[Data for review Boundary: Start]

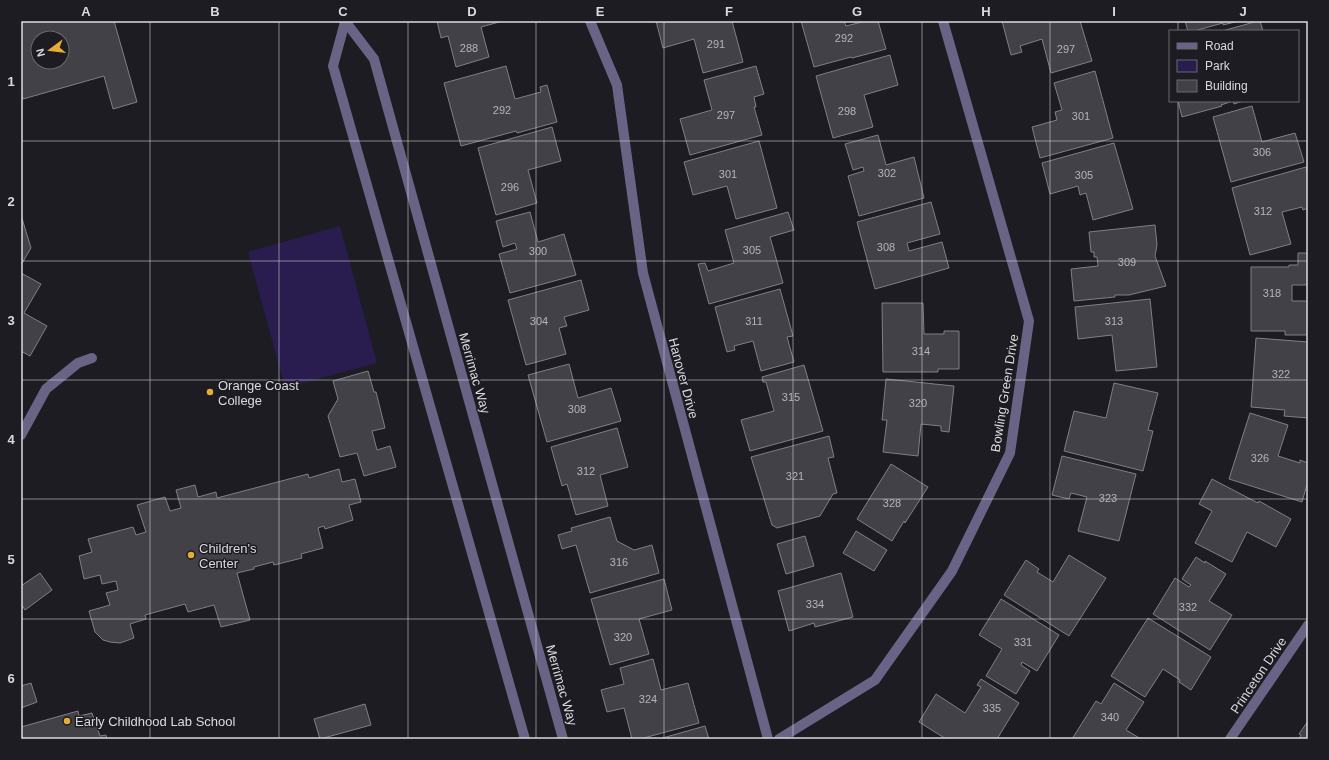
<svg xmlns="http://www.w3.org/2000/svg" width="1329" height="760" font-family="Arial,sans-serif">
  <rect width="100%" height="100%" fill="#1d1c22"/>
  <!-- green -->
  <polygon fill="#291c4f" points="340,226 377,363 285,388 248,252"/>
  <!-- building -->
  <g fill="#424148" stroke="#807f87" fill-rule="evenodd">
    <path d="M 21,21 L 114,21 L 137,102 L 113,109 L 104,76 L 23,99 L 21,92 ZM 38,38 L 62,38 L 62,62 L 38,62 Z"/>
    <polygon points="437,21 503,21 481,27 489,57 456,67 448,36 441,38"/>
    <polygon points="656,21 732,21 743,62 703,73 694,39 663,48"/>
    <polygon points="801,21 844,21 846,26 866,21 878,21 886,49 852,58 851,57 814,67"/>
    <polygon points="1002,21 1080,21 1092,61 1051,73 1042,39 1020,46 1022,52 1011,55"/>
    <polygon points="1185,21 1239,21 1223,25 1223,23 1194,31 1188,31"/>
    <polygon points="1260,21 1263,31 1222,31 1258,21"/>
    <polygon points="890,55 898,85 864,95 873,127 833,138 816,76"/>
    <polygon points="506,66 515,99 541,92 540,87 547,85 557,122 517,133 516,131 461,146 444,83"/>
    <polygon points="756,66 764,94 754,97 756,107 754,107 762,135 690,155 680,119 712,110 704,80"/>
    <polygon points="1095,71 1113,138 1040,158 1032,127 1057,120 1055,112 1062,110 1054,83"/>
    <polygon points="1178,101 1243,101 1234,104 1233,101 1221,105 1222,106 1182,117"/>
    <polygon points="1252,106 1262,142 1295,133 1304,162 1231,182 1213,117"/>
    <polygon points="552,127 561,161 528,170 537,203 496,215 478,148"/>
    <polygon points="878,135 886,165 914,157 924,198 859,216 848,176 864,171 863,167 853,170 845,144"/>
    <polygon points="759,141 777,208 736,219 727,186 693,195 684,162"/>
    <polygon points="1114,143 1133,209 1093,220 1086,193 1080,195 1078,186 1050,194 1042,163"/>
    <polygon points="1306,167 1308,176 1308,208 1303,210 1302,207 1282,212 1291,244 1250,255 1232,188"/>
    <polygon points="931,202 940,234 907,243 909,251 942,242 949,268 875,289 857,222"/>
    <polygon points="530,212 538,242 564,234 576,275 510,293 499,254 517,249 515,243 503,247 496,221"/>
    <polygon points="788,212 794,230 770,237 783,283 709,304 698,264 705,263 708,271 734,263 725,230"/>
    <polygon points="21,215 31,248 21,265"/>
    <polygon points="1155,225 1157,245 1155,256 1166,286 1129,295 1115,295 1115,297 1074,301 1071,269 1098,266 1097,257 1094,257 1094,252 1091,252 1089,232"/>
    <polygon points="1298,253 1308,253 1308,285 1292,285 1292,301 1308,301 1308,335 1285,335 1285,331 1251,331 1251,267 1289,267 1289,265 1298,265"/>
    <polygon points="21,273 41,284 24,313 47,326 30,356 21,351"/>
    <polygon points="581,280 589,310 564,317 567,326 559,328 566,354 526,365 508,300"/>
    <polygon points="780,289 793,336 787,337 794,362 761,371 753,341 734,346 735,350 727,352 715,307"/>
    <polygon points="1150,299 1157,367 1116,371 1112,335 1078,339 1075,307"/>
    <polygon points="882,303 923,303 924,334 944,334 944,331 959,331 959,369 938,369 938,372 883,372"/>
    <polygon points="1256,338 1308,342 1308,418 1284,416 1285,410 1251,407"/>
    <polygon points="569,364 578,398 611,388 621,421 547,442 528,375"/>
    <polygon points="804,365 823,431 750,451 741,420 774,411 766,382 763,382 762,377"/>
    <polygon points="368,371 374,392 376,392 385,428 372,431 377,450 390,446 396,467 364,476 357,453 340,457 328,416 338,399 333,381"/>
    <polygon points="886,379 954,386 949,432 941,431 941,426 921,424 918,456 883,452 887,420 882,420"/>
    <polygon points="1114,383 1158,393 1148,430 1153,431 1143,471 1064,451 1074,411 1106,418"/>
    <polygon points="1250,413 1288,425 1278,456 1300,463 1300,460 1308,463 1308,481 1302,502 1229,479"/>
    <polygon points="617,428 628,467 600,475 608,506 576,515 567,484 562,486 551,447"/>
    <polygon points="829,436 834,457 828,458 837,493 833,494 820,516 777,528 772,525 751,457"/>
    <polygon points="1062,456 1136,474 1119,541 1078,531 1087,497 1071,493 1069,499 1052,495"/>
    <polygon points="891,464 928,487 905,523 904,521 892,541 857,519"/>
    <polygon points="339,469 342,482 355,479 361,502 349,505 353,520 325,529 324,526 318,528 323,548 301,554 302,558 274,565 273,562 254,567 254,569 237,573 250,620 221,627 214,605 188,612 185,604 145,615 146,619 130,624 134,638 120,643 110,642 103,640 95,632 89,611 110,605 106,593 118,590 116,581 102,584 100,575 84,579 79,556 92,552 88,539 133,527 136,535 146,532 137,505 165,497 170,511 181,508 176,490 195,485 198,497 216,492 217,498 308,474 309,478"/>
    <polygon points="1212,479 1258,503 1259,501 1291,519 1276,547 1247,532 1232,562 1195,543 1212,511 1199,504"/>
    <polygon points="610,517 617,541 634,550 652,545 659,573 590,593 576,545 562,549 558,535 572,531 571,528"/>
    <polygon points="856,531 887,550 874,571 843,553"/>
    <polygon points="805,536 814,566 786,574 777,544"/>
    <polygon points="1069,555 1106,578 1069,636 1004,595 1026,560 1039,569 1037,572 1053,582"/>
    <polygon points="1196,557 1205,563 1205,561 1226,574 1209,601 1232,615 1210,650 1153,614 1175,578 1189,587 1191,585 1182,579"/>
    <polygon points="40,573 52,590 25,610 21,604 21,586"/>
    <polygon points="841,573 853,617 815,627 814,623 789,631 778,591"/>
    <polygon points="664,579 672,610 639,619 649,654 610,665 591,599"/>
    <polygon points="1001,599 1059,635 1037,671 1022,662 1021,665 1030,671 1016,694 986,676 1002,649 979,635"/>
    <polygon points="1148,618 1211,657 1191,690 1179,682 1180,680 1163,669 1145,697 1111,676"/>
    <polygon points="653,659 661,690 688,683 699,723 640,739 632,739 624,708 607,712 601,690 624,684 620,668"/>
    <polygon points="981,679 1019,703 997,739 946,739 919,722 936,694 965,713 981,687 977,685"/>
    <polygon points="31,683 37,702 21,708 21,686"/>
    <polygon points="1114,683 1144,702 1126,730 1141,739 1072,739 1096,701 1101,704"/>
    <polygon points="365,704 371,725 320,739 314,719"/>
    <polygon points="78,711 79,716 92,713 100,736 106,735 107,739 21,739 21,727"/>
    <polygon points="1308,721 1308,739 1299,739 1301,735 1299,734"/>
    <polygon points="705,726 709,739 659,739"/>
  </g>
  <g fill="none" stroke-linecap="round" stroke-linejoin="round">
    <!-- minor -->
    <g stroke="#696486" stroke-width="10">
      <polyline points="345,21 374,59 563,739"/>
      <polyline points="590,21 617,85 643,273 768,739"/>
      <polyline points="345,22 333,66 525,739"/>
      <polyline points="21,435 46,389 78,363 92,358"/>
      <polyline points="779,739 875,680 952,571 1010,453 1029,321 943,21"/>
      <polyline points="1230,739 1308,625"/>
    </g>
  </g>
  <!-- grid -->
  <path fill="none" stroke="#dadade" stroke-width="1" stroke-opacity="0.55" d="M 150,21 L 150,739M 279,21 L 279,739M 408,21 L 408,739M 536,21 L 536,739M 664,21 L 664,739M 793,21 L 793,739M 922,21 L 922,739M 1050,21 L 1050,739M 1178,21 L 1178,31M 1178,101 L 1178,739M 21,141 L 1308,141M 21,261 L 1308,261M 21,380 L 1308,380M 21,499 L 1308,499M 21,619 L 1308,619"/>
  <!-- markers -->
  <g fill="#e6ad36" stroke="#1d1c22" stroke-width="1.5">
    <circle cx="210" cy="392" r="4"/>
    <circle cx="191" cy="555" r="4"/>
    <circle cx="67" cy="721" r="4"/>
  </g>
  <g text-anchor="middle" stroke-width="3" stroke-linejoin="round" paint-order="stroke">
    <!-- number labels -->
    <g font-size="11" fill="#b4b4b8">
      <text x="844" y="42">292</text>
      <text x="716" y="48">291</text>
      <text x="469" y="52">288</text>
      <text x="1066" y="53">297</text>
      <text x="502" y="114">292</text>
      <text x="847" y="115">298</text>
      <text x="726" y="119">297</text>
      <text x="1081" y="120">301</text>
      <text x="1262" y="156">306</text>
      <text x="887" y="177">302</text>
      <text x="728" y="178">301</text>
      <text x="1084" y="179">305</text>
      <text x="510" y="191">296</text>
      <text x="1263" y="215">312</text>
      <text x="886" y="251">308</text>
      <text x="752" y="254">305</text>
      <text x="538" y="255">300</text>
      <text x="1127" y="266">309</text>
      <text x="1272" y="297">318</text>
      <text x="539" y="325">304</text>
      <text x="754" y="325">311</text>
      <text x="1114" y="325">313</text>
      <text x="921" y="355">314</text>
      <text x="1281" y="378">322</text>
      <text x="791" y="401">315</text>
      <text x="918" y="407">320</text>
      <text x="577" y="413">308</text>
      <text x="1260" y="462">326</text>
      <text x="586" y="475">312</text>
      <text x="795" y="480">321</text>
      <text x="1108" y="502">323</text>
      <text x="892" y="507">328</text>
      <text x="619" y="566">316</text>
      <text x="815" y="608">334</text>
      <text x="1188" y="611">332</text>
      <text x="623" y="641">320</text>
      <text x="1023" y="646">331</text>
      <text x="648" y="703">324</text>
      <text x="992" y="712">335</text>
      <text x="1110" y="721">340</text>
    </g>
    <!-- street labels -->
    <g font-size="13" fill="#dadade" stroke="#1d1c22">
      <text transform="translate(475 373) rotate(74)" y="5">Merrimac Way</text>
      <text transform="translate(684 378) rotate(75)" y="5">Hanover Drive</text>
      <text transform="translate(1004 393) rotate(-81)" y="5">Bowling Green Drive</text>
      <text transform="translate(1258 675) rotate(-56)" y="5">Princeton Drive</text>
      <text transform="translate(562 685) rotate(74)" y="5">Merrimac Way</text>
    </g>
    <!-- poi labels -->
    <g font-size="13" fill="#dadade" stroke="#1d1c22" text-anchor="start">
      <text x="218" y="390">Orange Coast<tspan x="218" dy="15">College</tspan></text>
      <text x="199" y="553">Children's<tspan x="199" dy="15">Center</tspan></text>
      <text x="75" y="726">Early Childhood Lab School</text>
    </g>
  </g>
  <!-- border -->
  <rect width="1329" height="760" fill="none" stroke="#1d1c22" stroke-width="44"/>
  <!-- legend -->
  <rect x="1169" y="30" width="130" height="72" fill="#1d1c22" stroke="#69686d"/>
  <rect x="1177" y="43" width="20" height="6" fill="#696486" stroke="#69686d"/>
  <text x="1205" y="50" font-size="12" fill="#dadade">Road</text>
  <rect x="1177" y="60" width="20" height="12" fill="#291c4f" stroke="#69686d"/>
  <text x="1205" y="70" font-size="12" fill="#dadade">Park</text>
  <rect x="1177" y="80" width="20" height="12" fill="#424148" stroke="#69686d"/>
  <text x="1205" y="90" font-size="12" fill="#dadade">Building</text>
  <!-- north arrow -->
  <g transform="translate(50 50) rotate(255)"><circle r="19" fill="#1d1c22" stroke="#69686d"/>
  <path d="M0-3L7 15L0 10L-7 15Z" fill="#e6ad36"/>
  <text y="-6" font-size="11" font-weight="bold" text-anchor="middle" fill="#dadade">N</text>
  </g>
  <rect x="22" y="22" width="1285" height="716" fill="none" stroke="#dadade" stroke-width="1.5"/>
  <g font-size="13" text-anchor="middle" font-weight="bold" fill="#dadade">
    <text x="86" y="16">A</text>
    <text x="215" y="16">B</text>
    <text x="343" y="16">C</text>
    <text x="472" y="16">D</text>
    <text x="600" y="16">E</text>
    <text x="729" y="16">F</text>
    <text x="857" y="16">G</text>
    <text x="986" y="16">H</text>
    <text x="1114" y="16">I</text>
    <text x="1243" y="16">J</text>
    <text x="11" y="86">1</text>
    <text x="11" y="206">2</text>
    <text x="11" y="325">3</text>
    <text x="11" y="444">4</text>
    <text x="11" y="564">5</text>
    <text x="11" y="683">6</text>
  </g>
</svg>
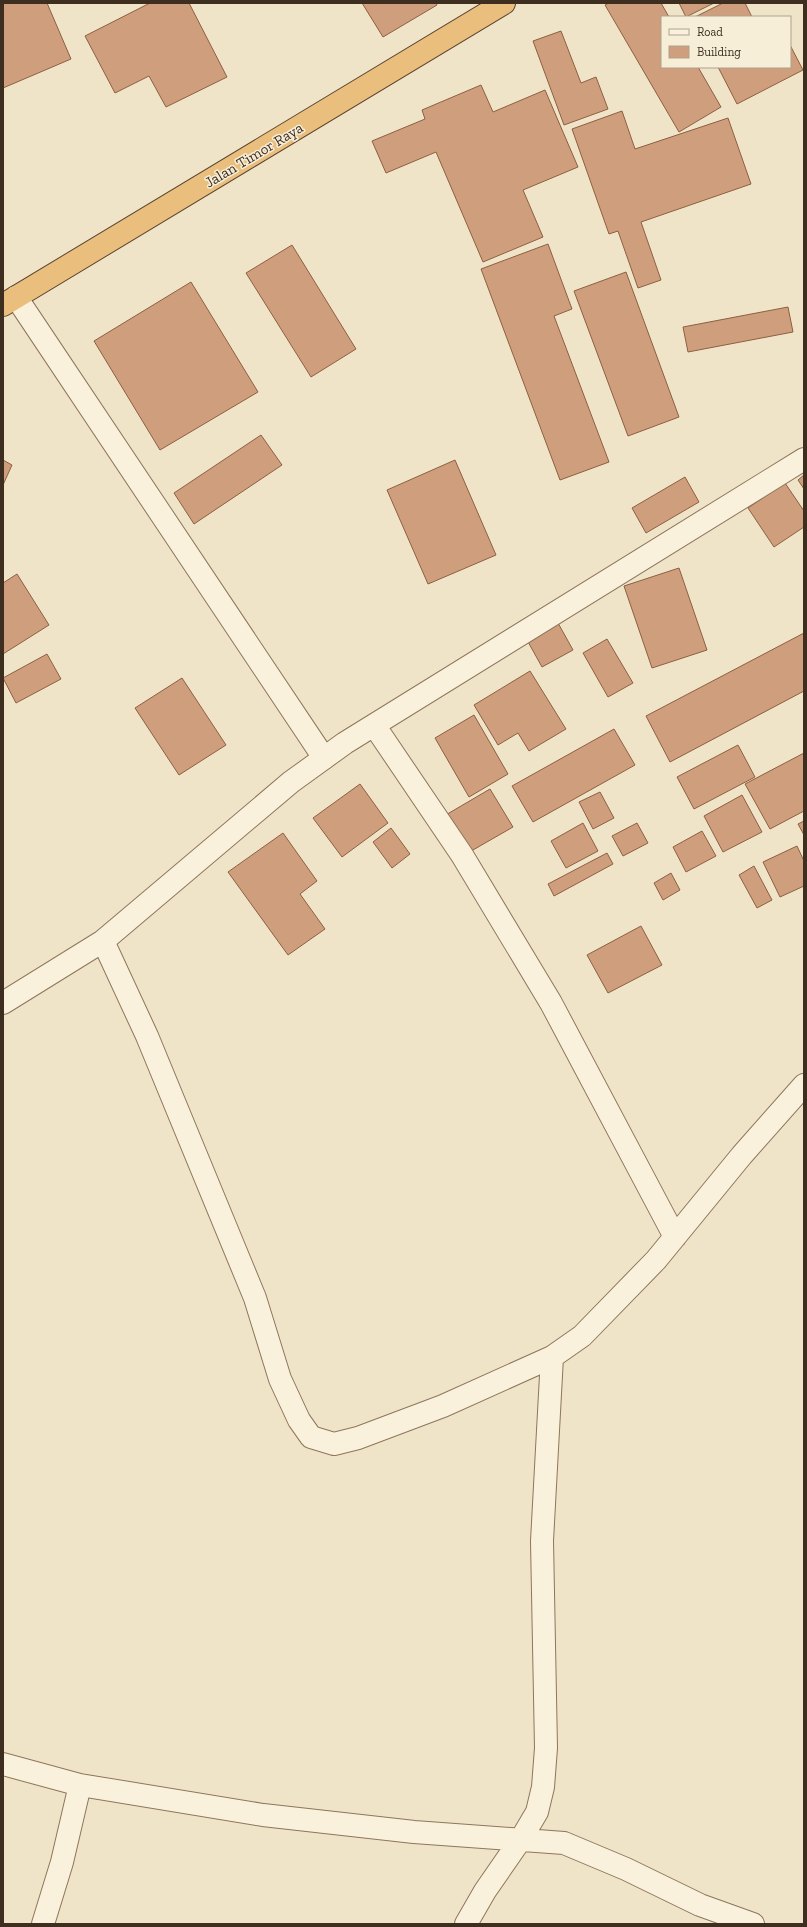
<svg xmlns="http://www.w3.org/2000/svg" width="807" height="1927" font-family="'Zilla Slab',serif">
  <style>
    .building { fill: #cf9f7d; stroke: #8d5f41 }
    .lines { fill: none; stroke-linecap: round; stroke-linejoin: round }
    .minor-casing { stroke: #8d765c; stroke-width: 24 }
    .tertiary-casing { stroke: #8d765c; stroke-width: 24 }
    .trunk-casing { stroke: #5b4430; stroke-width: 24 }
    .minor { stroke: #faf1dc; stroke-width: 22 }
    .tertiary { stroke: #faf1dc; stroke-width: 22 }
    .trunk { stroke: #eabe7c; stroke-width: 22 }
    .labels { text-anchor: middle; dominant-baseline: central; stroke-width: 3; stroke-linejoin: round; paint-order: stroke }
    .street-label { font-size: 15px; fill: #3d2e20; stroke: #f7eed8 }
  </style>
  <rect width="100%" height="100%" fill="#f0e4c8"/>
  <path class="building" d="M 3,3 L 47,3 L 71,59 L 3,88 Z
    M 150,3 L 189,3 L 227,77 L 166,107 L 149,76 L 115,93 L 85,36 Z
    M 362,3 L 436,3 L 437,5 L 383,37 Z
    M 609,3 L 661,3 L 669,17 L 662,17 L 662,67 L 698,67 L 721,107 L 679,132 L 605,5 Z
    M 679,3 L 714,3 L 686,17 Z
    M 723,3 L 745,3 L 752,17 L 695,17 Z
    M 561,31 L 581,83 L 596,77 L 608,109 L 564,125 L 533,41 Z
    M 790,45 L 803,70 L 737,104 L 718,67 L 790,67 Z
    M 481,85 L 493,112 L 545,90 L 578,167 L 523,190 L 543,237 L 483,262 L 436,152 L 386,173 L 372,141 L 425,119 L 422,110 Z
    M 622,111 L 635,149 L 728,118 L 751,184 L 641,222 L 661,280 L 638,288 L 618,231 L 609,234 L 572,129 Z
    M 548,244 L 572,309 L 554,316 L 609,462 L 560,480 L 481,269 Z
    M 292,245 L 356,349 L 311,377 L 246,273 Z
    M 626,272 L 679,417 L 628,436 L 574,291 Z
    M 191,282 L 258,392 L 160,450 L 94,341 Z
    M 788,307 L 793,332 L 688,352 L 683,327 Z
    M 261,435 L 282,465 L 194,524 L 174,493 Z
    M 3,460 L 12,465 L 3,485 Z
    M 455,460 L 496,555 L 428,584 L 387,490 Z
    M 804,475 L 804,489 L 798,480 Z
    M 685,477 L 699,502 L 646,533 L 632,508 Z
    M 785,483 L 804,511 L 804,527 L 774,547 L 748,508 Z
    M 679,568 L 707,650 L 652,668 L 624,586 Z
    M 17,574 L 49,625 L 3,654 L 3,583 Z
    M 558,623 L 573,650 L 542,667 L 527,640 Z
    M 804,633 L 804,691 L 670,762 L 646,716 Z
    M 607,639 L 633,683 L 608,697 L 583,653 Z
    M 47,654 L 61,679 L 16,703 L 3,678 Z
    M 530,671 L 566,729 L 529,751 L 518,733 L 498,745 L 474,705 Z
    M 182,678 L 226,745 L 179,775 L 135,708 Z
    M 474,715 L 508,774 L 469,797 L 435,738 Z
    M 614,729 L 635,765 L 533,822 L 512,786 Z
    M 738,745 L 755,777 L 694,809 L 677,777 Z
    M 804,753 L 804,811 L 770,829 L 745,784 Z
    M 360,784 L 388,823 L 342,857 L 313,818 Z
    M 490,789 L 513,827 L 466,854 L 444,816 Z
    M 600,792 L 614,818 L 593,829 L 579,802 Z
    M 742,795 L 762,832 L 723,852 L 704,816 Z
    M 804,821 L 804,835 L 798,824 Z
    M 583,823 L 598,851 L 566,868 L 551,841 Z
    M 637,823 L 648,843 L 623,856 L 612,836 Z
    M 391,828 L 410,854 L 392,868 L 373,842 Z
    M 702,831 L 716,856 L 686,872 L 673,847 Z
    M 283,833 L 317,881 L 300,894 L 325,929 L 288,955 L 228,872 Z
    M 797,846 L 804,861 L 804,886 L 780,897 L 763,862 Z
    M 607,853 L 613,864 L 554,896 L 548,884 Z
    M 754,866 L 772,900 L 757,908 L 739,875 Z
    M 671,873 L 680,890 L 663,900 L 654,883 Z
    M 641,926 L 662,965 L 608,993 L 587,955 Z"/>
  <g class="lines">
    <g class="minor-casing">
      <path id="minor" d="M 374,725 L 462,855 L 551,1003 L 675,1237
        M 103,941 L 147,1036 L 255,1298 L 280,1379 L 299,1420 L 311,1437 L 334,1444 L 358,1438 L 443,1406 L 552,1357 L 582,1336 L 656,1260 L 742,1155 L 804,1085
        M 3,1003 L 103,941 L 291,782 L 345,743 L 804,459
        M 3,1764 L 80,1785 L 263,1815 L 414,1832 L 564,1843 L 626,1869 L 700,1905 L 753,1924
        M 43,1924 L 62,1862 L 80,1785
        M 466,1924 L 485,1891 L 521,1839 L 537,1812 L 543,1787 L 546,1748 L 542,1541 L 552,1357"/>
    </g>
    <g class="tertiary-casing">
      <path id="tertiary" d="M 16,297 L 324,758"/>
    </g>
    <g class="trunk-casing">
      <path id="trunk" d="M 3,305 L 504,3"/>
    </g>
    <use href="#minor" class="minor"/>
    <use href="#tertiary" class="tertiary"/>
    <use href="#trunk" class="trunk"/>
  </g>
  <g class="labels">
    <g class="street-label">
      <text transform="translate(254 155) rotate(-31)">Jalan Timor Raya</text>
    </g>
  </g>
  <rect width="807" height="1927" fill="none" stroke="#3d2e20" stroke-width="8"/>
  <rect x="661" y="16" width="130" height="52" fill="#f7eed8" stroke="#ada18e"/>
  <rect x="669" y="29" width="20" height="6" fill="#faf1dc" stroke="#ada18e"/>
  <text x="697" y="36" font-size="12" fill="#3d2e20">Road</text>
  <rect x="669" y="46" width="20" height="12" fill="#cf9f7d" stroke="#ada18e"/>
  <text x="697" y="56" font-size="12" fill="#3d2e20">Building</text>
</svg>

[Data for review Boundary: End]

Work instruction =>
Given the data above, transcribe exactly the lines from the one containing "15px; fill: #3d2e20;" down to the one containing "M 490,789 L 513,827 L 466,854 L 444,816 Z", and no others.

Expected output =>
    .street-label { font-size: 15px; fill: #3d2e20; stroke: #f7eed8 }
  </style>
  <rect width="100%" height="100%" fill="#f0e4c8"/>
  <path class="building" d="M 3,3 L 47,3 L 71,59 L 3,88 Z
    M 150,3 L 189,3 L 227,77 L 166,107 L 149,76 L 115,93 L 85,36 Z
    M 362,3 L 436,3 L 437,5 L 383,37 Z
    M 609,3 L 661,3 L 669,17 L 662,17 L 662,67 L 698,67 L 721,107 L 679,132 L 605,5 Z
    M 679,3 L 714,3 L 686,17 Z
    M 723,3 L 745,3 L 752,17 L 695,17 Z
    M 561,31 L 581,83 L 596,77 L 608,109 L 564,125 L 533,41 Z
    M 790,45 L 803,70 L 737,104 L 718,67 L 790,67 Z
    M 481,85 L 493,112 L 545,90 L 578,167 L 523,190 L 543,237 L 483,262 L 436,152 L 386,173 L 372,141 L 425,119 L 422,110 Z
    M 622,111 L 635,149 L 728,118 L 751,184 L 641,222 L 661,280 L 638,288 L 618,231 L 609,234 L 572,129 Z
    M 548,244 L 572,309 L 554,316 L 609,462 L 560,480 L 481,269 Z
    M 292,245 L 356,349 L 311,377 L 246,273 Z
    M 626,272 L 679,417 L 628,436 L 574,291 Z
    M 191,282 L 258,392 L 160,450 L 94,341 Z
    M 788,307 L 793,332 L 688,352 L 683,327 Z
    M 261,435 L 282,465 L 194,524 L 174,493 Z
    M 3,460 L 12,465 L 3,485 Z
    M 455,460 L 496,555 L 428,584 L 387,490 Z
    M 804,475 L 804,489 L 798,480 Z
    M 685,477 L 699,502 L 646,533 L 632,508 Z
    M 785,483 L 804,511 L 804,527 L 774,547 L 748,508 Z
    M 679,568 L 707,650 L 652,668 L 624,586 Z
    M 17,574 L 49,625 L 3,654 L 3,583 Z
    M 558,623 L 573,650 L 542,667 L 527,640 Z
    M 804,633 L 804,691 L 670,762 L 646,716 Z
    M 607,639 L 633,683 L 608,697 L 583,653 Z
    M 47,654 L 61,679 L 16,703 L 3,678 Z
    M 530,671 L 566,729 L 529,751 L 518,733 L 498,745 L 474,705 Z
    M 182,678 L 226,745 L 179,775 L 135,708 Z
    M 474,715 L 508,774 L 469,797 L 435,738 Z
    M 614,729 L 635,765 L 533,822 L 512,786 Z
    M 738,745 L 755,777 L 694,809 L 677,777 Z
    M 804,753 L 804,811 L 770,829 L 745,784 Z
    M 360,784 L 388,823 L 342,857 L 313,818 Z
    M 490,789 L 513,827 L 466,854 L 444,816 Z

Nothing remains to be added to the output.